I have a 24" Craftsman 2 stage snowblower from 2008/2009, I need help with my scraper bar. It doesn't seem to clear snow correctly.

The first week I got the machine it was leaving marks on the driveway and even looked like the bolts where scrapping on the driveway. I raised the metal shoes and the problem went away a bit,but I never got all the snow from the driveway. 

It's been about 10 years now, So I just bought new plastic multi-fit shoes with the big brass insert key.

I used the paint stick method and it still doesn't clear correctly.

Also I think my machine is warped, on the one end the paint stick slides fine but the other i can barely slide it.

They charge $70 shop rate here but also want $50:surprise: to pick up the machine, I can't justifie $50 but don't own a truck either.

Was hoping I could find my answer here on getting everything fixed.

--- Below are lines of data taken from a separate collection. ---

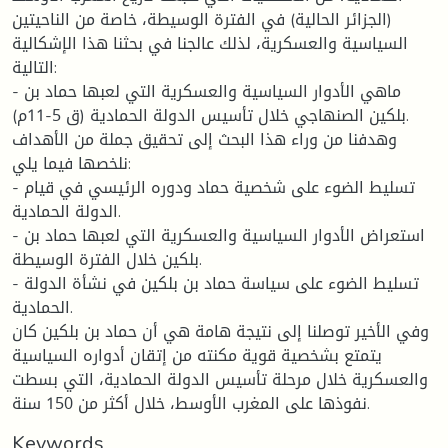
(الجزائر الحالية) في الفترة الوسيطة، خاصة من الناحيتين
السياسية والعسكرية، لذلك عالجنا في بحثنا هذا الإشكالية
التالية:
- ماهي الأدوار السياسية والعسكرية التي لعبها حماد بن
بلكين الصنهاجي خلال تأسيس الدولة الحمادية (ق 5-11م).
وهدفنا من وراء هذا البحث إلى تحقيق جملة من الأهداف
نلخصها فيما يلي:
- تسليط الضوء على شخصية حماد ودوره الرئيسي في قيام
الدولة الحمادية.
- استعراض الأدوار السياسية والعسكرية التي لعبها حماد بن
بلكين خلال الفترة الوسيطة.
- تسليط الضوء على سياسة حماد بن بلكين في نشأة الدولة
الحمادية.
وفي الأخير توصلنا إلى نتيجة هامة هي أن حماد بن بلكين كان
يتمتع بشخصية قوية مكنته من إتقان أدواره السياسية
والعسكرية خلال مرحلة تأسيس الدولة الحمادية، التي بسطت
نفوذها على المغرب الأوسط، خلال أكثر من 150 سنة.
Keywords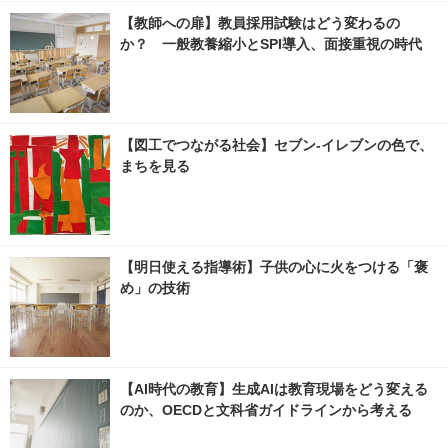
【教師への扉】教員採用試験はどう変わるの
か？ 一般教養縮小とSPI導入、面接重視の時代
【図工でつながる社会】セブン‐イレブンの色で、
まちを見る
【明日使える指導術】子供の心に火をつける「褒
め」の技術
【AI時代の教育】生成AIは教育現場をどう変える
のか、OECDと文科省ガイドラインから考える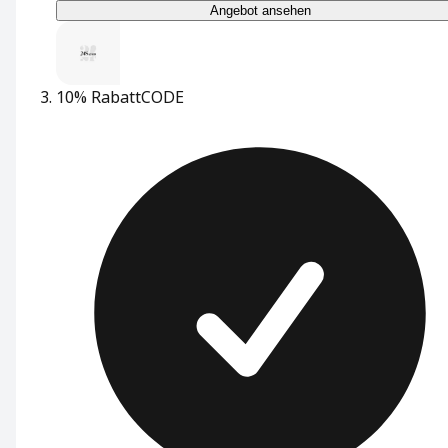
Angebot ansehen
10% Rabatt
CODE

Sears Canada has gone bankrupt so getting parts might be hard I'm thinking.

Thank you


----------



## JLawrence08648 (Jan 15, 2017)

First, you need to start on level ground, concrete rather than asphalt. You use 2 paint sticks, one on each side or end, some people use 4 paint sticks, doubling up.

Look at the scraper bolts, if they are ground, some scraper bars you can move down, some you can flip to the other side. If not, replace or weld a new edge on.


----------



## dhazelton (Dec 8, 2014)

What he said. Also make sure your tires are at the same pressure otherwise one side will sag slightly. Lift your machine and put the paint sticks under the scraper bar and adjust the shoes to touch the ground. You're done, until you have to check it next season.

Your machine is supposed to leave a bit of snow on the driveway or else your scraper bar and augers would be destroyed..


----------